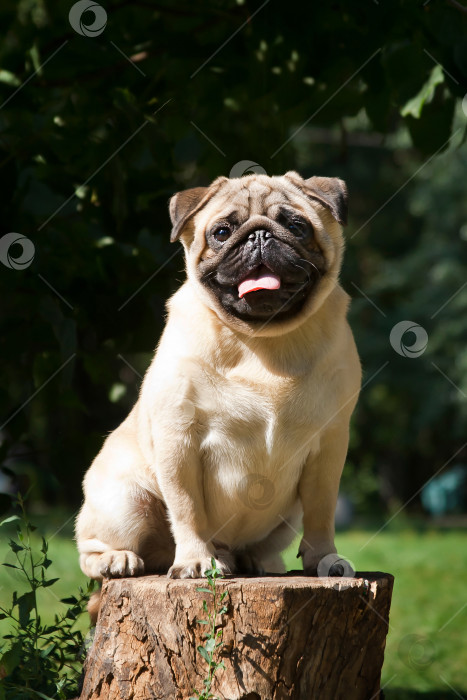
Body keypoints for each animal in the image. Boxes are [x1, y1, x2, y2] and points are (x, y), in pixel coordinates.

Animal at [76, 172, 362, 592]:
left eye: (297, 226)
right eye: (222, 232)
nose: (259, 234)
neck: (262, 339)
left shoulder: (328, 446)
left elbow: (322, 514)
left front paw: (324, 560)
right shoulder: (179, 439)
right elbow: (187, 509)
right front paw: (196, 560)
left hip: (284, 520)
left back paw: (250, 560)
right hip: (126, 503)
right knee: (95, 550)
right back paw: (120, 559)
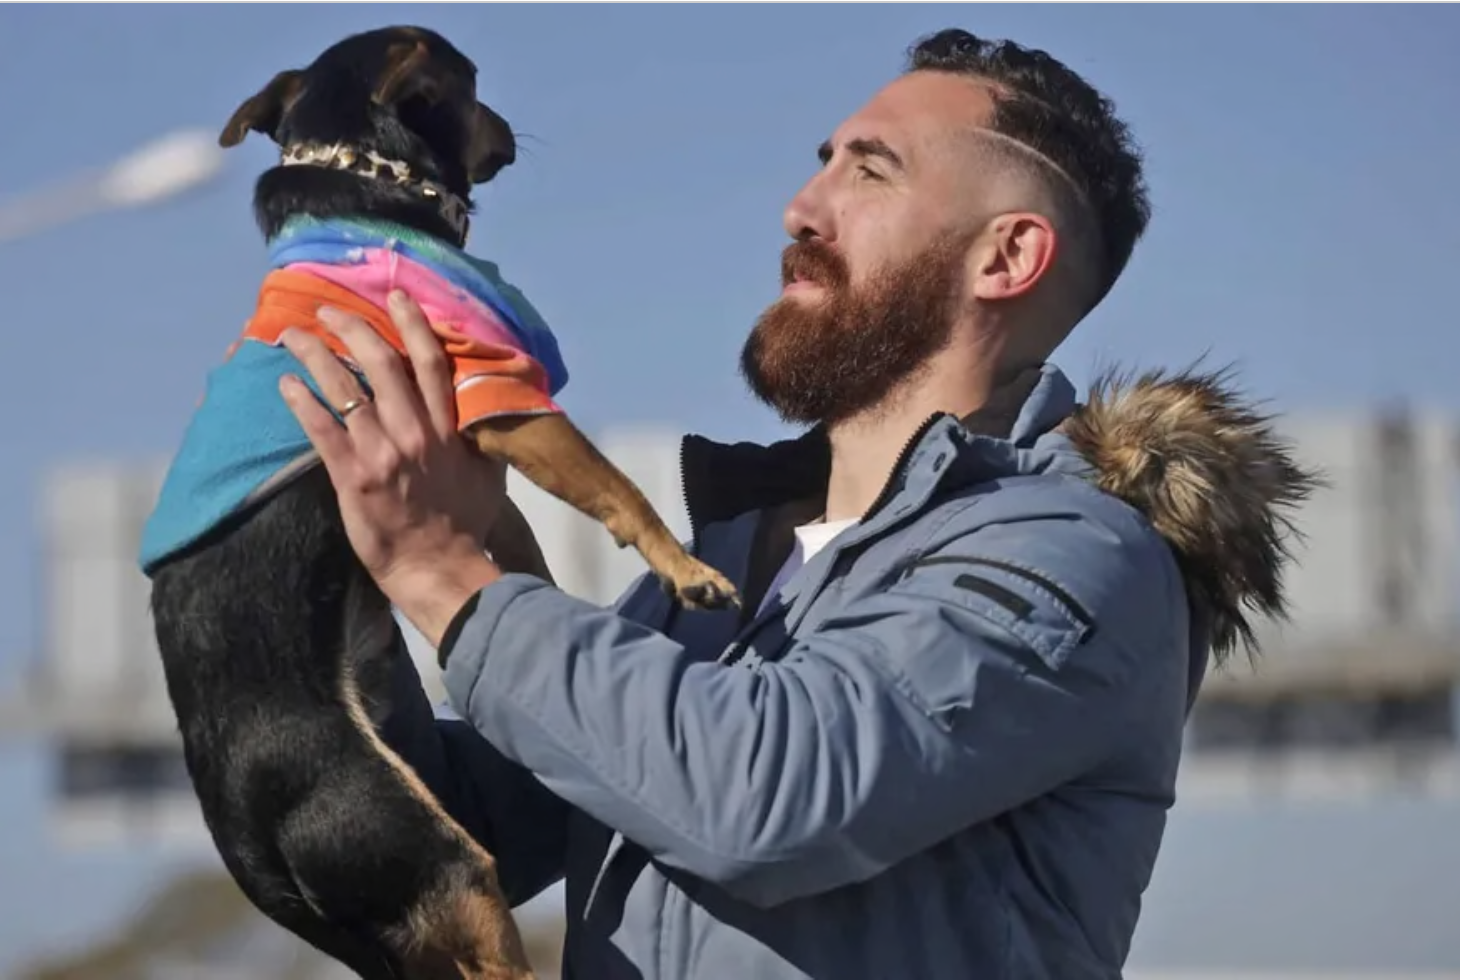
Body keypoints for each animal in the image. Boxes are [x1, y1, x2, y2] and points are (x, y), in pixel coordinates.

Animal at [142, 24, 741, 980]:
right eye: (473, 85)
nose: (509, 131)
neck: (365, 173)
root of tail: (245, 844)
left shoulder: (480, 443)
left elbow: (525, 547)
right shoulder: (498, 389)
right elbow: (620, 489)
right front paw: (687, 572)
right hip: (430, 854)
┄┄┄┄┄┄┄┄┄┄
■ WHAT IS EXPECTED:
Your answer should set down the listing verbatim and leave out its images.

■ EXERCISE SOLUTION:
Body keypoints for each animal in the image. Boxes are [x1, y1, x2, y2] and points are (x, y), in pixel coordinates.

Animal at [76, 172, 362, 592]:
left eye: (297, 226)
right eye: (222, 232)
nose: (259, 234)
neck: (262, 339)
left shoulder: (328, 446)
left elbow: (322, 514)
left front paw: (324, 560)
right shoulder: (179, 439)
right elbow: (187, 509)
right front paw: (196, 560)
left hip: (284, 520)
left back paw: (250, 560)
right hip: (126, 503)
right knee: (95, 550)
right back paw: (120, 559)
Body keypoints for each animal in the image. Boxes are [x1, y1, x2, y2] and points are (x, y), in pixel coordinates.

Animal at [142, 24, 741, 980]:
right eye: (473, 85)
nose: (509, 131)
neck: (365, 173)
root of tail: (245, 844)
left shoulder: (480, 443)
left elbow: (525, 547)
right shoulder: (498, 389)
right elbow: (620, 489)
right front paw: (687, 572)
right hip: (430, 854)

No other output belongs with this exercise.